Навья выпрямилась с каменной спиной: прильнув к дверному косяку, на пороге стояла Рамут. Вне всяких сомнений, она слышала всё до последнего слова. Развернувшись, она стремительно бросилась в свою комнату, а Северга осталась с двойной тяжестью на сердце.
– Ну, с кем ты там в спальне кувыркаешься, это только твоё дело, – вымолвила наконец Бенеда. – Ни меня, ни твоей дочки это никак не касается. Ты как была ей матерью, так и остаёшься, а всё прочее – дело десятое. Зазнобу твою жаль, конечно. Ежели вы с обидами друг на друга расстались, а она померла, это скверно, дорогуша. Не завидую тебе и врагу такого не пожелаю. Ну... Езжай, коли такая нужда спешная. Да напиши мне потом как-нибудь, что ли, чем дело-то кончилось, а то ведь беспокоиться буду.
– Напишу, тёть Беня. – На сердце у Северги немного потеплело от такой родственной заботы, и она от души пожала мощную руку костоправки.
До ближайшего городишки, Раденвеница, было всего три часа пешего пути, и обычно выносливая Северга резво добиралась туда бегом по слою хмари или скакала верхом на одном из коней знахарки. Коня она потом отпускала, и тот возвращался домой, а навья в городе нанимала носильщиков для дальнейшего пути. Но сейчас её спина ещё не окрепла ни для пешей, ни для конной дороги, и Бенеда велела снарядить для неё повозку, которую предстояло тащить её сыновьям. Рамут где-то пряталась, и навья не навязывалась ей, хотя в груди засела острая ледышка печали. Когда настала пора выезжать, Северга всё-таки заглянула в комнату к дочери.
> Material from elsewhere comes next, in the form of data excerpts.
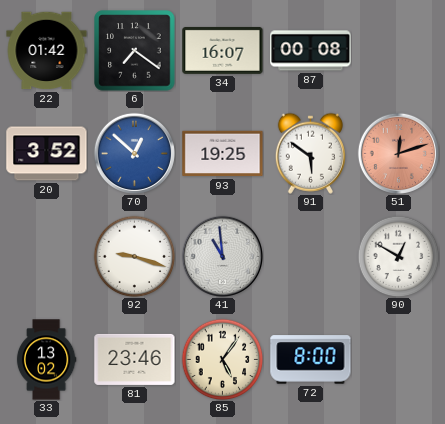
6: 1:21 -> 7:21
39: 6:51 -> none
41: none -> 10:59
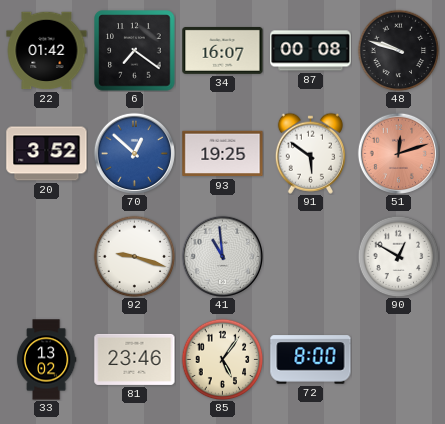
48: none -> 9:48
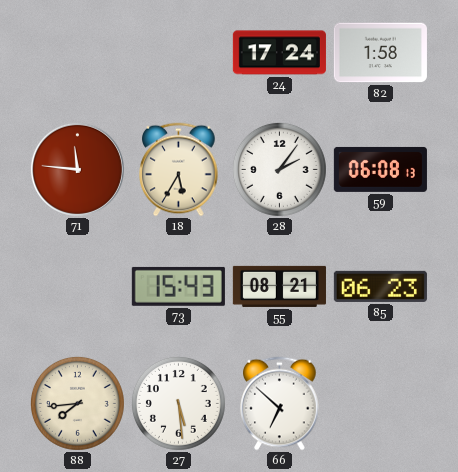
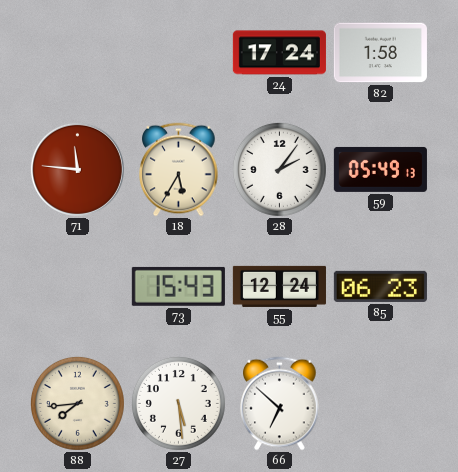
59: 06:08 -> 05:49
55: 08:21 -> 12:24
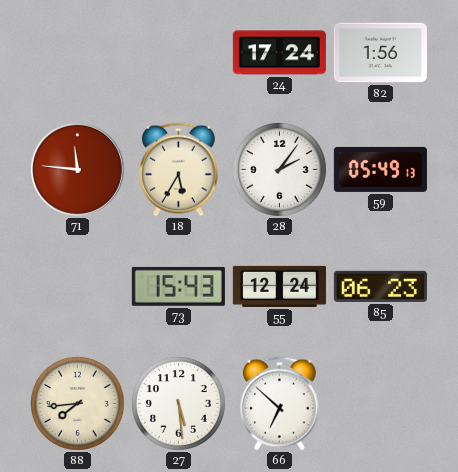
82: 1:58 -> 1:56
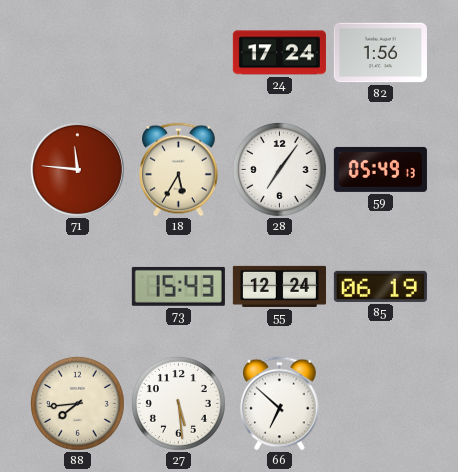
28: 2:06 -> 7:06
85: 06:23 -> 06:19
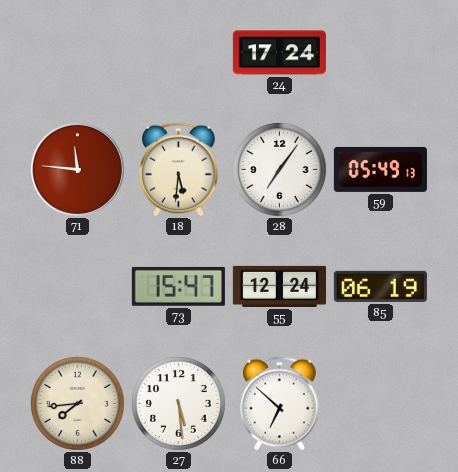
82: 1:56 -> none
18: 5:35 -> 5:31
73: 15:43 -> 15:47
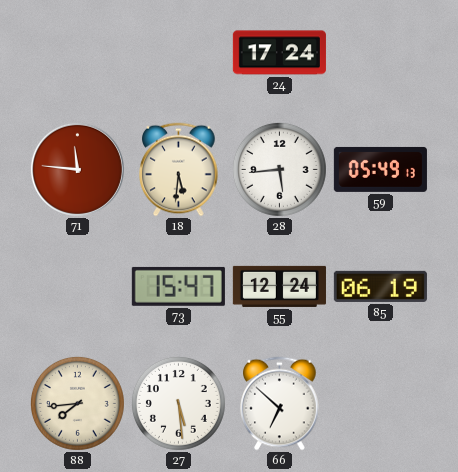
28: 7:06 -> 5:44
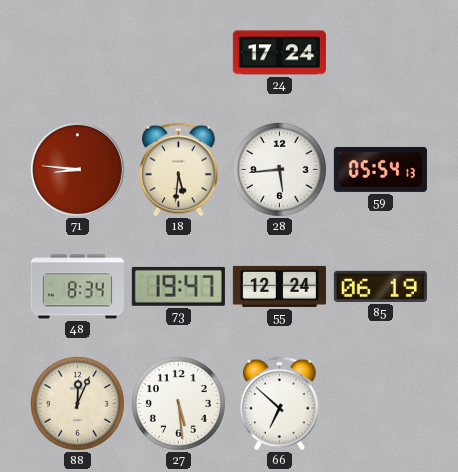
71: 11:46 -> 8:46
59: 05:49 -> 05:54
48: none -> 8:34
73: 15:47 -> 19:47
88: 7:44 -> 12:04
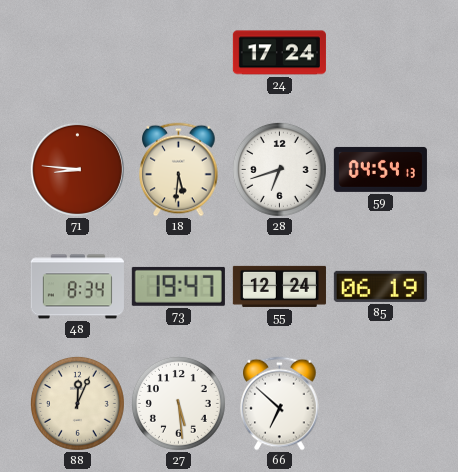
28: 5:44 -> 6:42
59: 05:54 -> 04:54
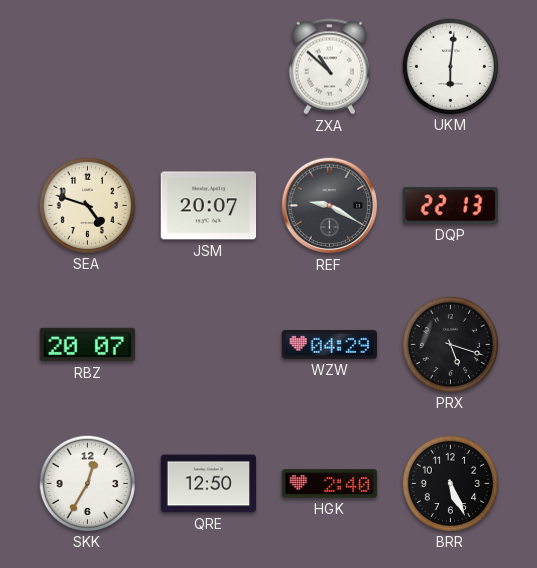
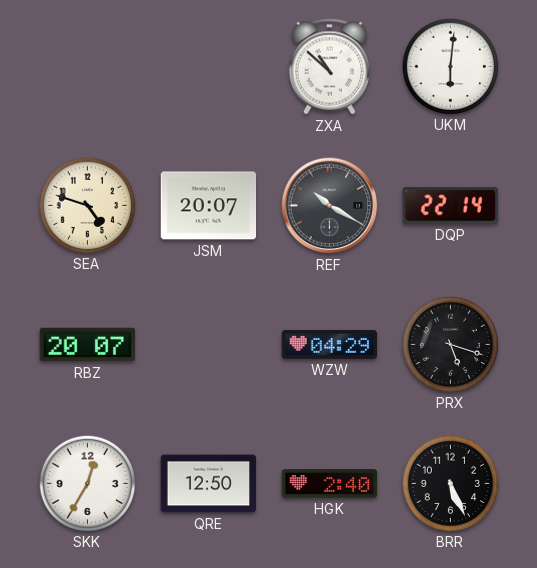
REF: 9:20 -> 10:20
DQP: 22:13 -> 22:14
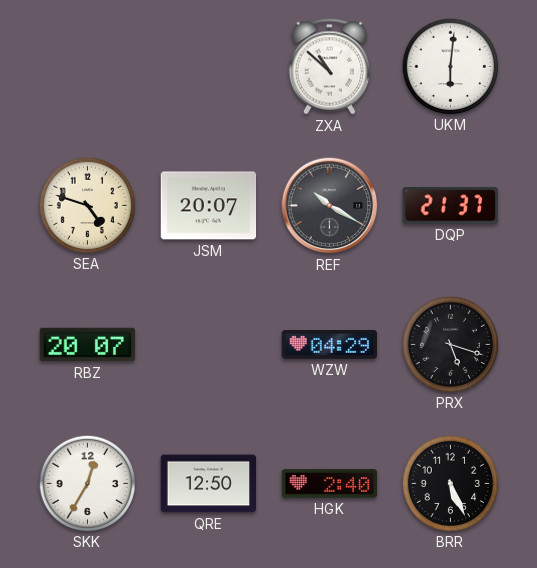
DQP: 22:14 -> 21:37
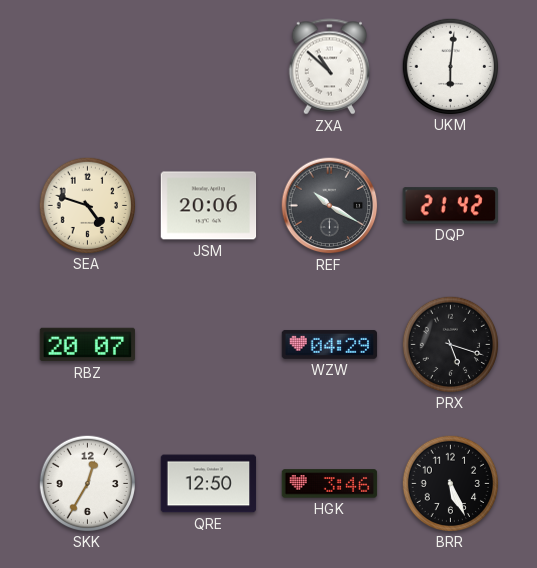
JSM: 20:07 -> 20:06
DQP: 21:37 -> 21:42
HGK: 2:40 -> 3:46
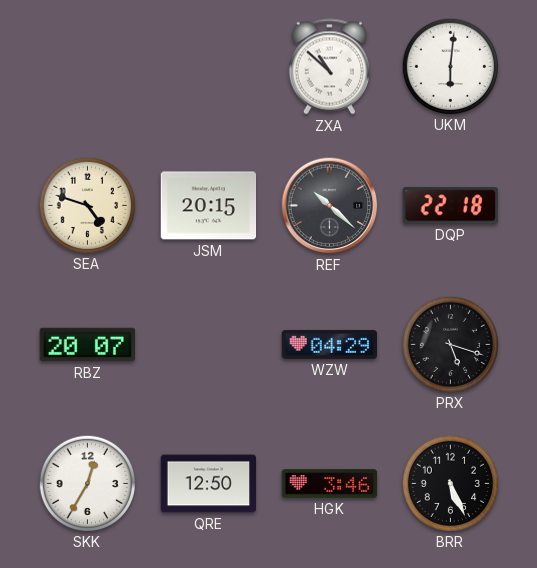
JSM: 20:06 -> 20:15
REF: 10:20 -> 10:22
DQP: 21:42 -> 22:18
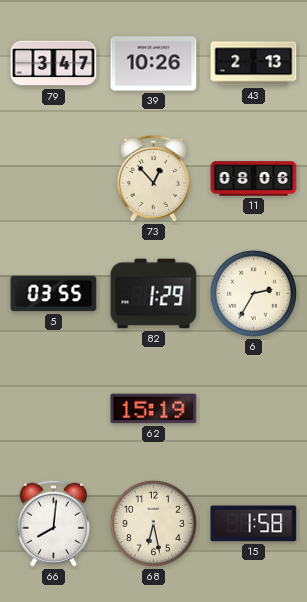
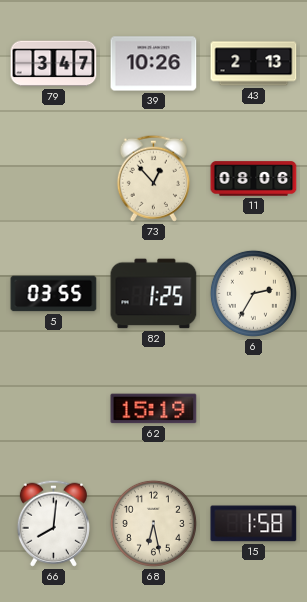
82: 1:29 -> 1:25
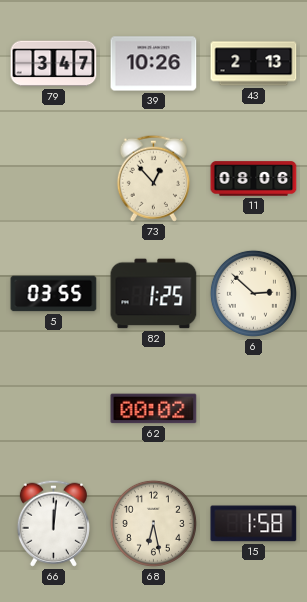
6: 2:35 -> 2:52
62: 15:19 -> 00:02
66: 8:01 -> 12:01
Рамут сидела на постели, прижав к себе подушку, и смотрела в окно. При появлении Северги она учтиво поднялась на ноги и тут же отвела взор, спрятав его в тени ресниц.
– Я уезжаю, детка. – Северга остановилась в паре шагов от дочери. – Зашла попрощаться.
– До свиданья, матушка, – проронила Рамут, не глядя на Севергу.